MATERIALS AND METHODS
Chemicals, reagents, antibodies and TRIB2 small molecule screen
Tetracycline and doxycycline, MG132, AICAR and chloroquine were purchased from Sigma. Afatinib, neratinib, osimertinib, ibrutinib, erlotinib, lapatinib, TAK-285, BI2536, BI6727, gefitinib and bortezomib were purchased from LC laboratories or Selleck. Total AKT, pSer 473 AKT, pThr 308 AKT, total ERK1/2, dual pThr 202/pTyr 204 ERK1/2, cleaved Caspase 3 and α-tubulin antibodies were purchased from New England Biolabs and employed as previously described [50, 91]. 6His-HRP and α-FLAG antibodies were purchased from Sigma, GAPDH antibody was purchased from Proteintech and a polyclonal rabbit α-TRIB2 antibody was raised towards a unique N-terminal human TRIB2 sequence and affinity purified prior to evaluation with recombinant TRIB2 and a variety of human cellular extracts.
The PKIS chemical library (designated as SB, GSK or GW compounds) comprises 367 ATP-competitive kinase inhibitors, covering ∼30 chemotypes (∼70% with molecular mass <500 Da and clogP values <5) that were originally designated as ATP-competitive inhibitors of 24 distinct protein kinase targets, including multiple EGFR and HER2 tyrosine kinase classes [51]. Compounds were stored frozen as 10 mM stocks in DMSO. For initial screening, compounds were pre-incubated with TRIB2 for 10 minutes and then employed for DSF, which was initiated by the addition of fluorescent SYPRO Orange. For dose-dependent thermal-shift assays a compound range was prepared by serial dilution in DMSO, and added directly into the assay to the appropriate final concentration. All control experiments contained 2% (v/v) DMSO, which had essentially no effect on TRIB2 stability.

◆ **MATERIAL SHOWN**:
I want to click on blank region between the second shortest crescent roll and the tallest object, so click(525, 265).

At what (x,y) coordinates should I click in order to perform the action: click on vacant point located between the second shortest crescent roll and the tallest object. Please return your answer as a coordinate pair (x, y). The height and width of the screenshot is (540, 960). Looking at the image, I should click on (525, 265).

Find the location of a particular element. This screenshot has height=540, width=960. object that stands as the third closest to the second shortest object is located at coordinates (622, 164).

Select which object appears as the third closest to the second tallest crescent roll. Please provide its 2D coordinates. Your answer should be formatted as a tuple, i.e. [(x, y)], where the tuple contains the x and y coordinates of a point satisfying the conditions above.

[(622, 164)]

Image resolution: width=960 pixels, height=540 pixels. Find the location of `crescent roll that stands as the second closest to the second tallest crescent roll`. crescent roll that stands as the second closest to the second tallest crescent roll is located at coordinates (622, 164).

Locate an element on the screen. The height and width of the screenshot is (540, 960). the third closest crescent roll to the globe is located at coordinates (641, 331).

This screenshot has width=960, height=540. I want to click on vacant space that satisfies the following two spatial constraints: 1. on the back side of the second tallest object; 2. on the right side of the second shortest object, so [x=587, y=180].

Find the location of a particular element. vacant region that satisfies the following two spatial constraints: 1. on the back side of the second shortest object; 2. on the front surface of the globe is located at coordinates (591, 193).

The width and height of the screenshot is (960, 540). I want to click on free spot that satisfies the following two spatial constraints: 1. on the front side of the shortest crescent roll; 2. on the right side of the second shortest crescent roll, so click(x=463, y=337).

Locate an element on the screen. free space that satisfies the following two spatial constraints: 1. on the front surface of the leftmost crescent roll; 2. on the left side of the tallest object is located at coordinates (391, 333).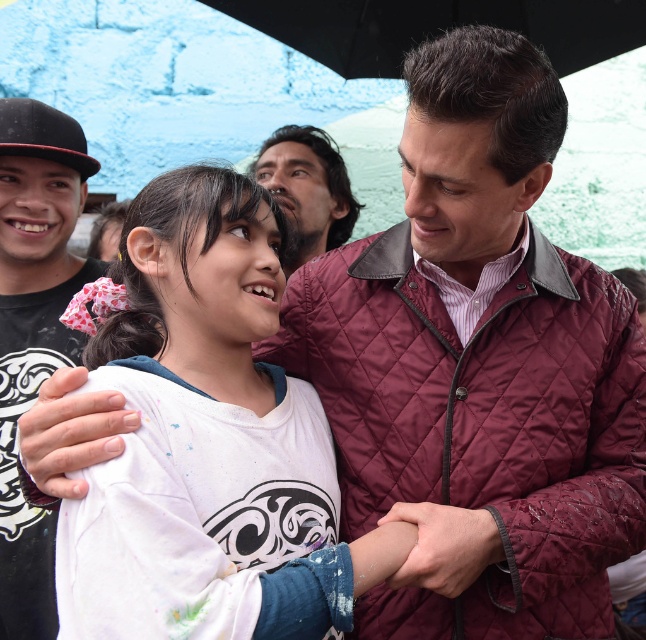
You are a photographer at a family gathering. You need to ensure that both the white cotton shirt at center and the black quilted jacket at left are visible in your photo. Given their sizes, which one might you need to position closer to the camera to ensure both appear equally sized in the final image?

◆ **TASK TO COMPLETE**:
Answer these questions using the materials and methods extract.
(a) Which company supplied the GAPDH antibody?
(b) How many ATP-competitive kinase inhibitors make up the PKIS chemical library?
(c) What amount of DMSO did all control experiments contain?
The entries are not needed for this work.

◆ **OUTPUT OF THE TASK**:
(a) Proteintech
(b) 367
(c) 2% (v/v)